Он бросил взгляд на полуоткрытую дверь дома, потом поманил разведчика за собой и повел через заросли к скрытому в бурьянах погребу, открыл тяжелую ляду и спустился внутрь. Щелкнул включатель и погреб залил тусклый свет лампочки, ляда скользнула на место и они оказались в глубоком, вытянутом погребе. В мурованных из кирпича отсеках лежала потемневшая прошлогодняя картошка, пахло сыростью, на деревянных нестроганых досках стояла консервация, покрыв снаружи банки налетом многолетней плесени. Какое-то время разведчик вопросительно смотрел на старика, тот хитро улыбнулся, подошел к беленой стене и постучал пальцем. Неожиданно раздался глухой металлический звук, разведчик колупнул стену и под бетонной пленкой оказался тускло блеснувший свинец.
- Сколько же тут его – пораженно обвел погреб глазами разведчик, прикидывая размеры – целый бункер.
- Ну да, надо мной так и смеялись, бункер, говорили, рою. Если бомба упадет, так никакой бункер не поможет. Но они не были на станции, а я был. Словно с ума сошел после увиденного, начал обшивать стены свинцом, ну и еще кой чем. Когда небо в девяносто первом среди ночи заполыхало, кто в чем был так сюда и прибежал. Так и пересидели всем хутором, пока наверху грохотало и землю трясло. Думали, мир вверх дном перевернулся. Потом, когда все утихло, вылезли наружу, все вроде на местах стоит, дозиметр трещит, но пока терпимо. Потом глянули - вблизи хутора следы от БТРов остались, видать, приезжали за нами. Стали мы за головы хвататься, да потом перестали, когда пошли по следам и увидели что от них осталось. Осталось от них мало, словно кто в жернова бросил. Вот так оно и было. Первое время пробовали выбраться отсюда, кто помоложе и покрепче, да только все сгинули. Потому оставались здесь, спали прямо в погребе, одеял натаскали сверху, припасов. Так и жили, привыкали к аномалиям, к новой Зоне, а она привыкала к нам.
Ляда отъехала в сторону, и над люком показалось лицо Полины:
- У меня все готово, если вы закончили, то давайте к столу.
Гордеич весело подмигнул Вересу, взял из полки банку с огурцами, и пошел вверх по ступенькам.
Верес прикрыл глаза от солнца, и пошел вслед за ним, отметив про себя, что комбинезон Полина уже успела убрать.
Покончив с обедом, дед позвал Полину в другую комнату, а Верес, сидя на крыльце, безуспешно пытался растормошить спящий голем. Через некоторое время вышла Полина, и вид у нее был расстроенный:
- Дай анализатор.
- Вот – разведчик отцепил от пояса аптечку – что-то случилось?
- Не мне, деду.
Верес вошел комнатку, где лежа на постели согнулся в приступе кашля Гордеич, приложил анализатор к его плечу, и после того как аптечка ввела несколько уколов, взглянул на дисплей, хмыкнул и протянул Полине. Она посмотрела на экран, побледнела, а потом бессильно уронила голову, всматриваясь в уснувшего старика.

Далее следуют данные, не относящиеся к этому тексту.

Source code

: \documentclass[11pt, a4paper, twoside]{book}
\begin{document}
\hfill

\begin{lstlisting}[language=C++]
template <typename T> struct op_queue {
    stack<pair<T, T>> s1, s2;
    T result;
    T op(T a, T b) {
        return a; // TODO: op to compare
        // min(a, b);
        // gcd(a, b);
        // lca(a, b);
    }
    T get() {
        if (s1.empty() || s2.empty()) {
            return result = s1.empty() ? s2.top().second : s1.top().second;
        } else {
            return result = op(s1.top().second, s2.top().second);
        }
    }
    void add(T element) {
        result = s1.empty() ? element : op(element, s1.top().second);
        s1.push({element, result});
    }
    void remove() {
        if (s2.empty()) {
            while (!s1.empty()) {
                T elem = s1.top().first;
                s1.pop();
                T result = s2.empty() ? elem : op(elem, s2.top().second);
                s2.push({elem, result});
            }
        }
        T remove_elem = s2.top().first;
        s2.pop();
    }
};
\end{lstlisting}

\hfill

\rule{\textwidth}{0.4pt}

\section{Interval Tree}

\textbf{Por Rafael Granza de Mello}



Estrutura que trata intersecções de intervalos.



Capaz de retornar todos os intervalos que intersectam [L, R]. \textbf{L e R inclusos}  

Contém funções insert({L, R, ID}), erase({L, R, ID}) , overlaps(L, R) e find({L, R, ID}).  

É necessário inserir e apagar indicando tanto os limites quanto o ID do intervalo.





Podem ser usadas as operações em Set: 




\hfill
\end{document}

Разведчик вернулся на крыльцо и раскурил сигарету, возвращаясь к проблеме связи. Скрипнула дверь, но вместо девушки вышла Жучка, зевнула, равнодушно посмотрела на него безглазой мордой и, цокая острыми когтями, поплелась в бурьяны. Полина подошла так тихо, что разведчик даже вздрогнул от неожиданности, когда она села рядом и, не говоря ни слова, вытянула из пачки сигарету и закурила. Верес отрешенно смотрел, как на развесистом молодом клене переливаются крылья гигантской стрекозы, как едва заметно мерцает пятно «пятна», с многократно усиленной силой тяжести впрессовавшего кусты в землю и образовав почти идеально ровную окружность. Чуть далее вихрилась, примостившись на крыше соседнего полуразрушенного дома, слабенькая «спираль».